Communication between the sexes is a
wonderful thing, unless of course it
gets tangled up in pre-conceptions,
hidden agendas or stereotypical
undertones.
Even with the advent of women’s
liberation and the “metrosexual male,”
men and women are still scratching their
heads wondering why the other just
doesn't “get it.”
Metrosexual males, according to The
New York Times, are “straight,
urban men who are eager and even willing
to embrace their feminine sides.” In
other words, they know exactly what
product to use on bad hair days.
Guests attending a workshop by
psychologist Dr. Joel Hutchinson gained
insight into the thorny issues of
relationship communication and got some
tips on how what to do—and, just as
importantly, what not to do.
The program was part of a continuing
series at Get Psyched!, a recently
opened psychological-supplies and
services center in the Kyrene Corridor.
WN: What is it about male/female
communication that intrigues you so
much?
JH: “Growing up I had only boys in my
family. Plus I attended a prep school
that only boys attended. I thought I
needed some information on the opposite
sex.”
WN: What are some of the most common
issues you hear from couples in
counseling regarding communication?
JH: “Female communication is typically
intended to create connection in
relationships whereas for men it is
intended to convey information. When
couples say they have communication
problems it usually means different
things. Classically, women will complain
that men just don’t listen. They then
think the men don’t care. Men think it
doesn’t make any difference what they do
– the woman will be unhappy anyway.
This leads to more broadly sweeping
issues – both partners feel unheard,
confused and uncared for. We all have
blends of male/female styles. This was
evidenced by a woman in class who said
she related better to men than to women.
Some women have qualities that our
society has labeled as male, such as
strength, aggressiveness and
decisiveness.”
WN: Talk about the different listening
styles of men and women.

- [Description of the task]
From the interview on communication between the sexes above, pull out the passage from "Metrosexual males, according" to "what not to do.", word for word.

- [The data]
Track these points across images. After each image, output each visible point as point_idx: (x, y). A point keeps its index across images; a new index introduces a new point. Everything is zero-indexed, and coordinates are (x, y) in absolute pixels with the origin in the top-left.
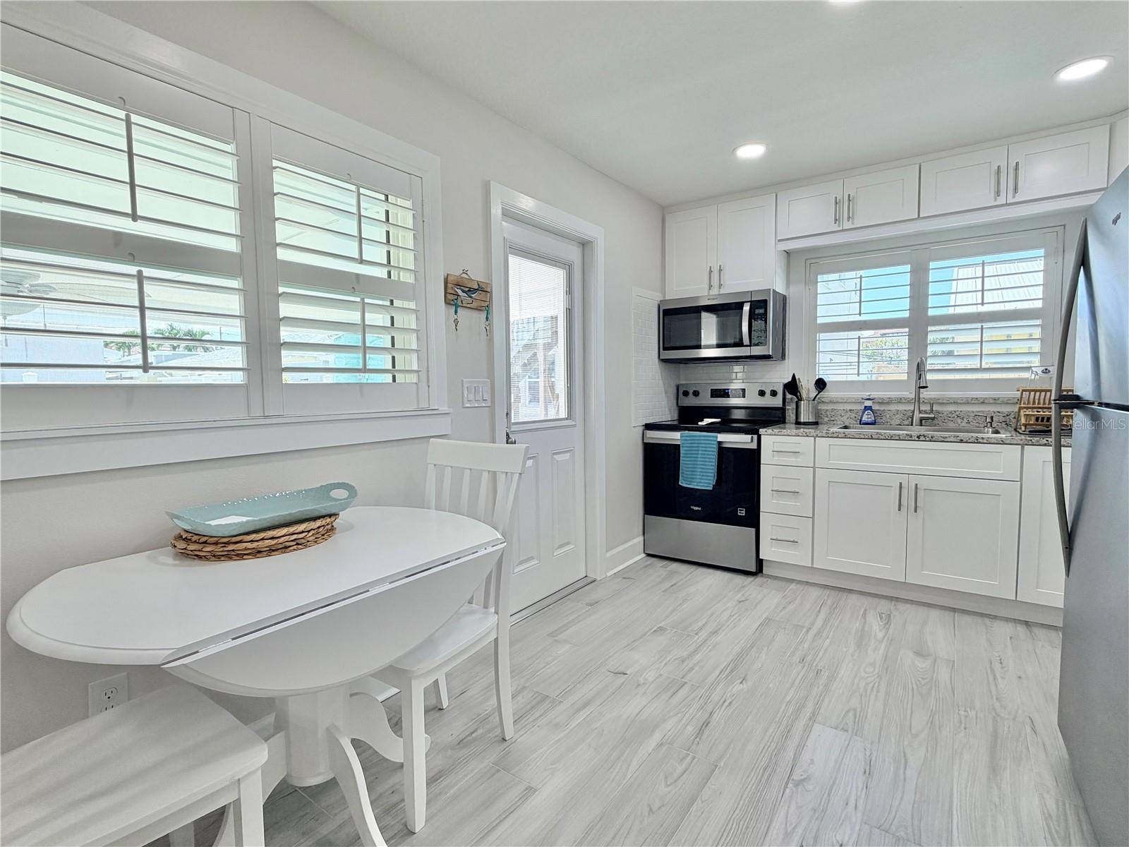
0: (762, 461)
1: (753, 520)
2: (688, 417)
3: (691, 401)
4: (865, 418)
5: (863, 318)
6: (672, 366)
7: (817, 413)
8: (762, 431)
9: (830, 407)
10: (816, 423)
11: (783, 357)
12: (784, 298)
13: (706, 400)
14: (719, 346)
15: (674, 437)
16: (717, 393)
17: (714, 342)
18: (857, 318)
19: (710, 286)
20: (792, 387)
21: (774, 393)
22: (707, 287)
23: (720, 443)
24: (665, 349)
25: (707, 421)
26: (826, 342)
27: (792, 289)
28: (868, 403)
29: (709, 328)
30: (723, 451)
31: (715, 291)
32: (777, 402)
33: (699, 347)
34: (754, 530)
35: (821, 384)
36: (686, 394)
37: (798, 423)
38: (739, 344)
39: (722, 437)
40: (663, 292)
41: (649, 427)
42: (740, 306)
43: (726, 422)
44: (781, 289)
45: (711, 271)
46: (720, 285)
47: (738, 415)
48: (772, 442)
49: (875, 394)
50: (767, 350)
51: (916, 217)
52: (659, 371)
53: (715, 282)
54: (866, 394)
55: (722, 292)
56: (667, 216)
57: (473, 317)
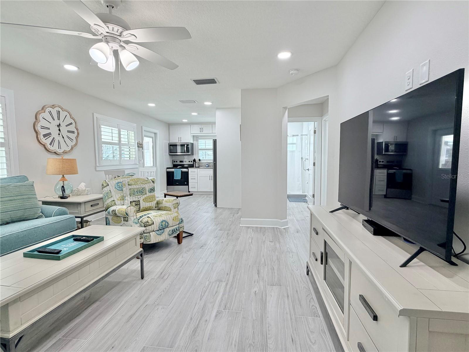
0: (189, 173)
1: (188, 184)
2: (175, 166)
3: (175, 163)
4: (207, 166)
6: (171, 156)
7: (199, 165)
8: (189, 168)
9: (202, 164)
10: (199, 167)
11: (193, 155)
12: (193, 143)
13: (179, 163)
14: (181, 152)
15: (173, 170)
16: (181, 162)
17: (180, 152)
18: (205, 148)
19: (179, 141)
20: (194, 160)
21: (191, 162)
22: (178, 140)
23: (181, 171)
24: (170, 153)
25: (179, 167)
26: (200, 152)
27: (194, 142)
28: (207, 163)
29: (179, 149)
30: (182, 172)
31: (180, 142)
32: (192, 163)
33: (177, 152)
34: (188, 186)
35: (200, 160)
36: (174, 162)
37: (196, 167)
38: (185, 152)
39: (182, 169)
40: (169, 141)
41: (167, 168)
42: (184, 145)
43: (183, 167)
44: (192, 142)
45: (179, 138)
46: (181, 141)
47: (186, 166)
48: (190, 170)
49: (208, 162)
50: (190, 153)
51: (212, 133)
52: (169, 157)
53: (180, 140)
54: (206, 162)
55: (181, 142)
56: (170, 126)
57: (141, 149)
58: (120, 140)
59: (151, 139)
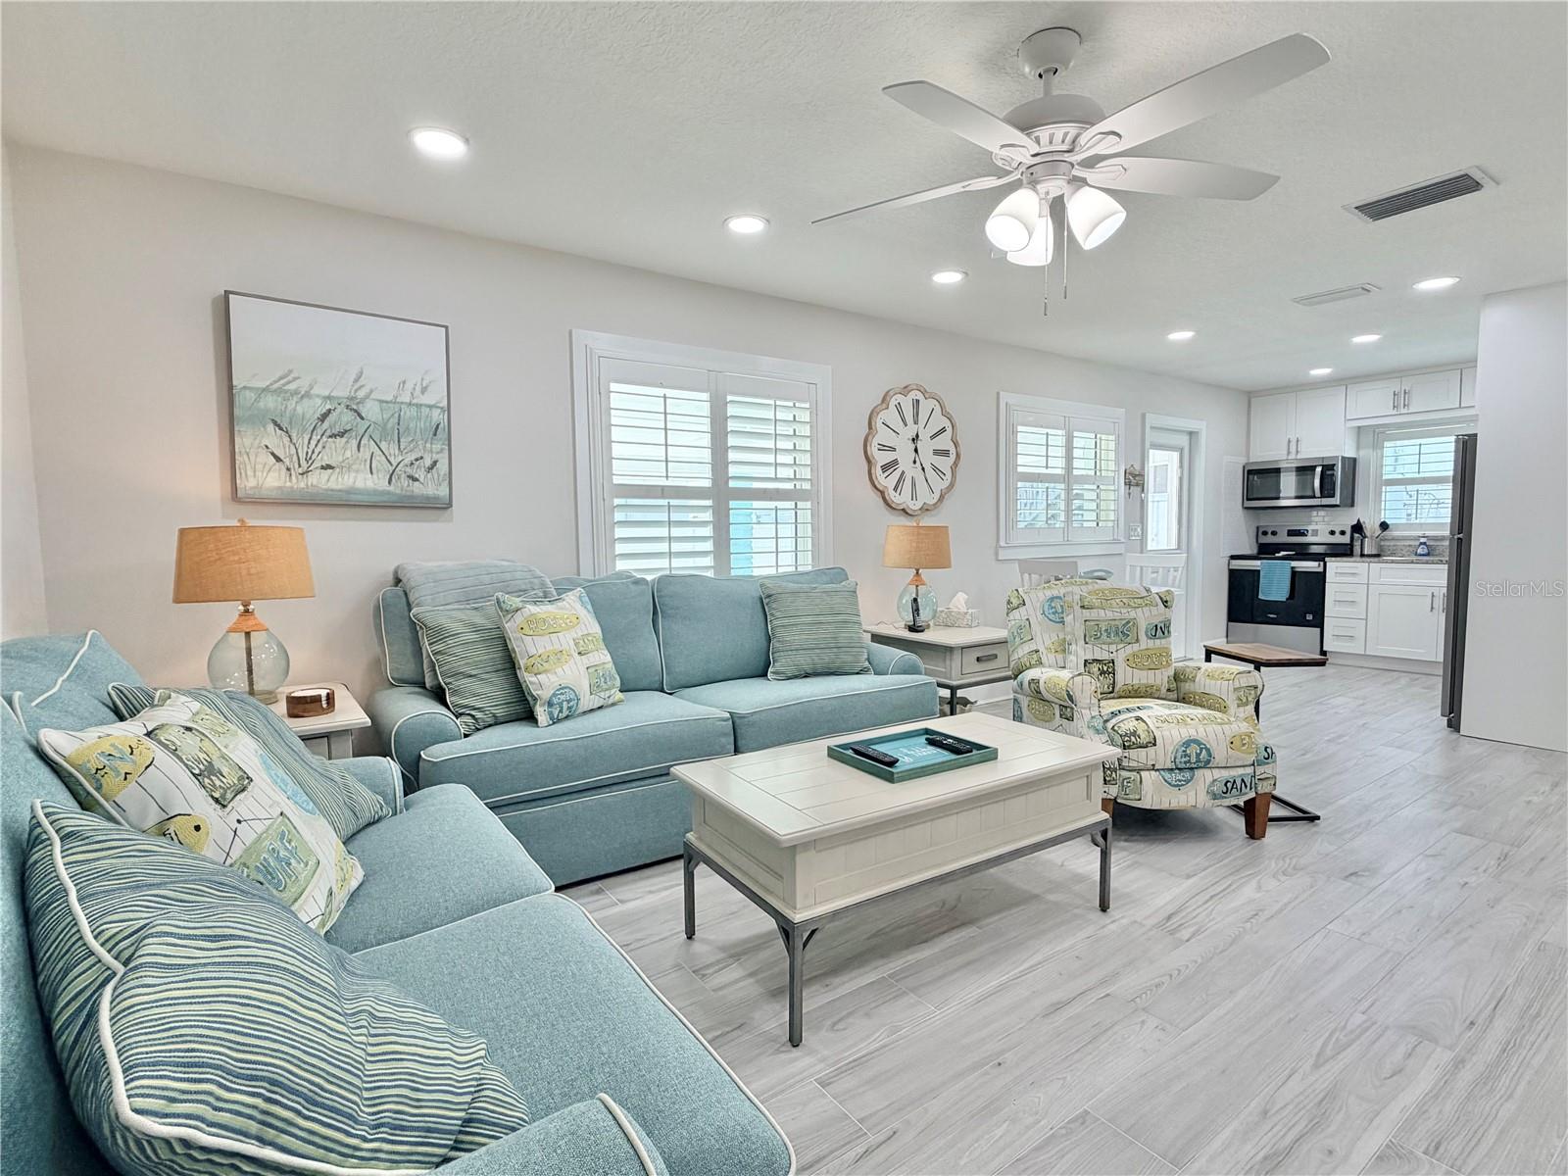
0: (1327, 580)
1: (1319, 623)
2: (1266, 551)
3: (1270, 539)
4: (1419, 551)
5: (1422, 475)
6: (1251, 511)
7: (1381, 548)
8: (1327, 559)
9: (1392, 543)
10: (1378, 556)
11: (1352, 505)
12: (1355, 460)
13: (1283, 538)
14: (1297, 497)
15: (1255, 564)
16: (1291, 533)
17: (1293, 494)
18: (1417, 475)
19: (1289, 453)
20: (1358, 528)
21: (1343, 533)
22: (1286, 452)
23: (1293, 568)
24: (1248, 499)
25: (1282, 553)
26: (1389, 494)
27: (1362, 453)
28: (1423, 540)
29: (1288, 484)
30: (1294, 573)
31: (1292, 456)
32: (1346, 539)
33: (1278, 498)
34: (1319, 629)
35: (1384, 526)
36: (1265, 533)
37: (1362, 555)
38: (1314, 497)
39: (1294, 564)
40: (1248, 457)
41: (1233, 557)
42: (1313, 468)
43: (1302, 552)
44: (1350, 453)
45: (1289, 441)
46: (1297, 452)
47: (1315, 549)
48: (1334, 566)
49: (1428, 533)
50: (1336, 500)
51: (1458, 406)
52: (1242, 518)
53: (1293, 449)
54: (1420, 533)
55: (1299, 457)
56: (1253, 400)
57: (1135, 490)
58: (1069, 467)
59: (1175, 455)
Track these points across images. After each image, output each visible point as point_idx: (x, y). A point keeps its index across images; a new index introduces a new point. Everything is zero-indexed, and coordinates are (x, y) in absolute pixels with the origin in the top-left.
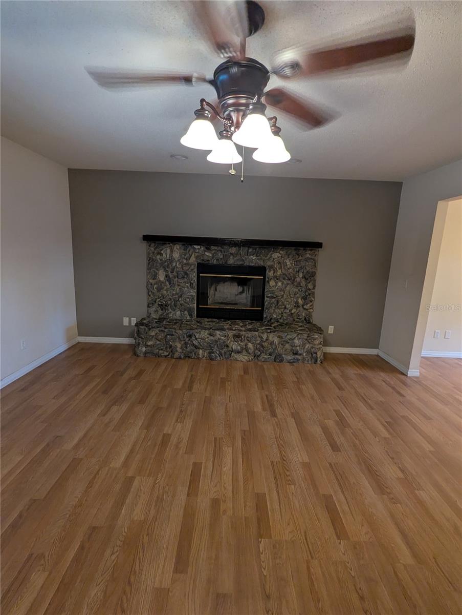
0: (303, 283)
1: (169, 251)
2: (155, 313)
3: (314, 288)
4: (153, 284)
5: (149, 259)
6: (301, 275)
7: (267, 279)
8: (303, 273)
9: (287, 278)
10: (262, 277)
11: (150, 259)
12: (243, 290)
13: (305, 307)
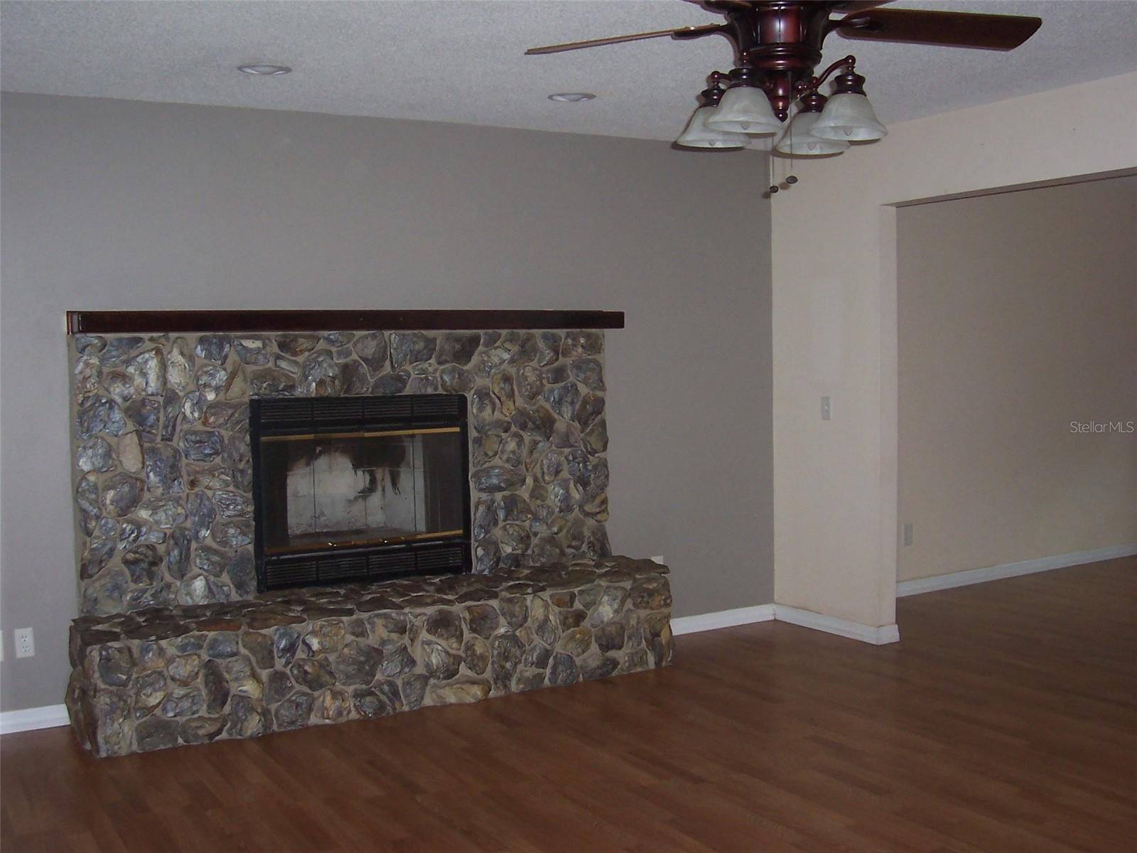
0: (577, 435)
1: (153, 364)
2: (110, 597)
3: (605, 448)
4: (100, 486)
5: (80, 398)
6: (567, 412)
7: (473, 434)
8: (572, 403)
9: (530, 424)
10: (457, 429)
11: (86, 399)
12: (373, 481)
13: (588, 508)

- [Answer space]
Metrosexual males, according to The
New York Times, are “straight,
urban men who are eager and even willing
to embrace their feminine sides.” In
other words, they know exactly what
product to use on bad hair days.
Guests attending a workshop by
psychologist Dr. Joel Hutchinson gained
insight into the thorny issues of
relationship communication and got some
tips on how what to do—and, just as
importantly, what not to do.